— Умоляю вас именем нашей дружбы! — сказал он. Друзья крепко пожали ему руку и замолчали. Приехали противники Гастона, но почти одновременно
подоспел старый герцог Медина-Сидония, который примчался во весь опор.
Несмотря на свой почтенный возраст, он проворно соскочил наземь и подошел к Гастону, который в свою очередь поспешил к нему навстречу.
— Граф де Транстамар, — громко сказал герцог, снимая шляпу и бросая гордый взгляд вокруг себя, — я узнал, что в
эту ночь, во время посещения, которым вы удостоили меня, вам было нанесено жестокое оскорбление в моем доме. Прошу вас, граф, принять мое нижайшее извинение! Я считаю вас за благороднейшего, истого дворянина и ставлю себе за честь быть в числе ваших друзей.
Эти слова, произнесенные одним из высших представителей испанского дворянства, тронули Гастона до слез.
— Благодарю вас, герцог, — сказал он дрожащим голосом, — вы восстановили мою честь в глазах всех. С Божьей помощью, моя шпага довершит остальное.
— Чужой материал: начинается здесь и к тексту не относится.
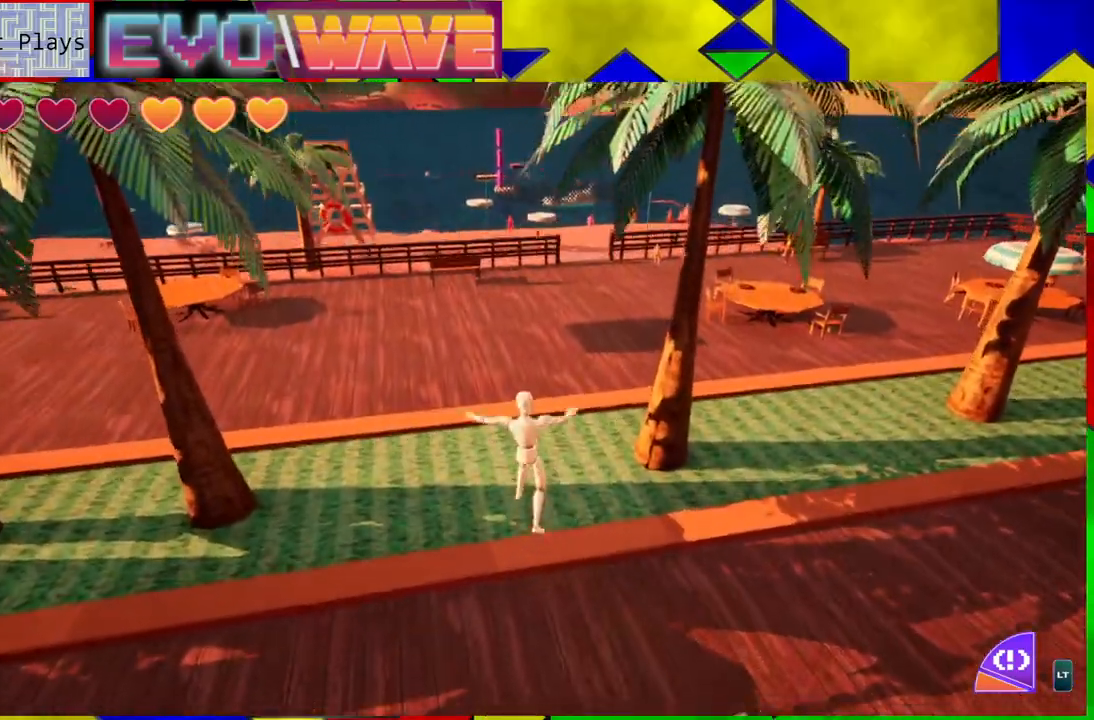
{"buttons": ["B", "Y"], "left_stick": "up", "right_stick": "center", "events": [[233, "Y", "down"]]}
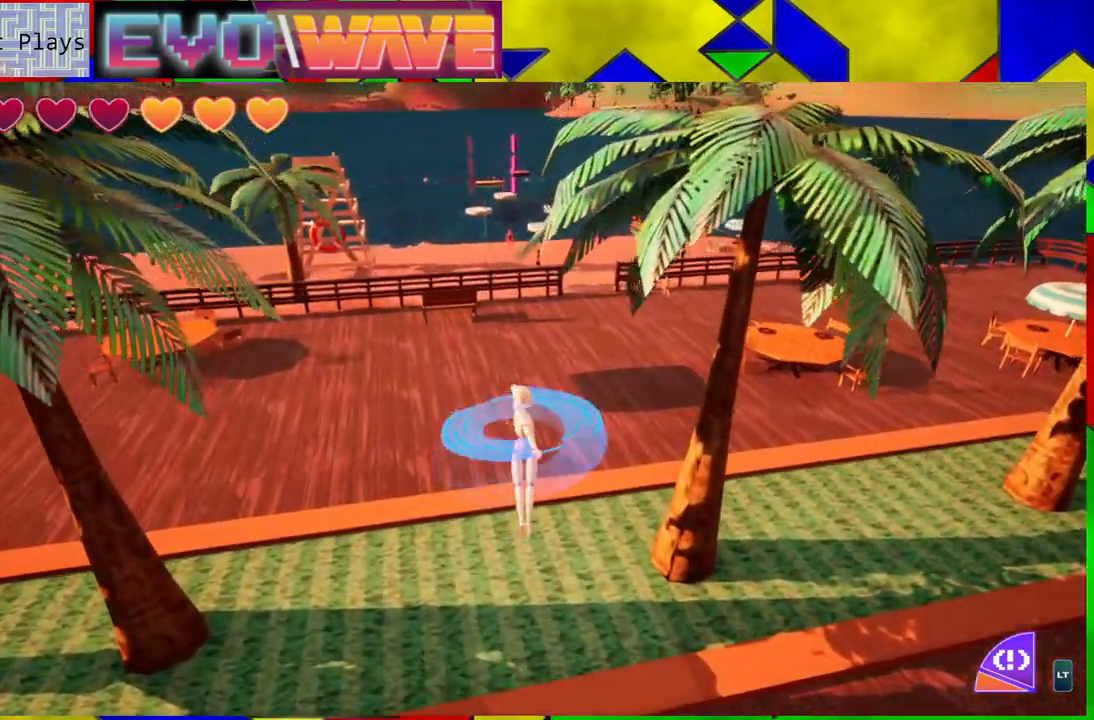
{"buttons": [], "left_stick": "up", "right_stick": "center", "events": [[350, "Y", "up"], [383, "B", "up"]]}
— Искренне желаю этого, граф, — ответил почтенный старик.
— Долой плащи, господа! За шпаги! Это борьба не на жизнь, а на смерть! — вскричал Гастон звонким голосом, сбрасывая на землю верхнее платье. — Ваша очередь, дон Филипп!
Испанцы по природе народ храбрый, для них дуэль почти то же, что увеселительная прогулка. Дон Филипп уже стал в позицию. При втором выпаде шпага Гастона проткнула его насквозь.
Граф Касерес уже стоял перед ним, обнажив шпагу.
Гастон сделал ему знак, что готов, и противники ринулись один на другого.
Через несколько мгновений граф Касерес повалился как сноп, шпага Гастона воткнулась ему прямо в сердце.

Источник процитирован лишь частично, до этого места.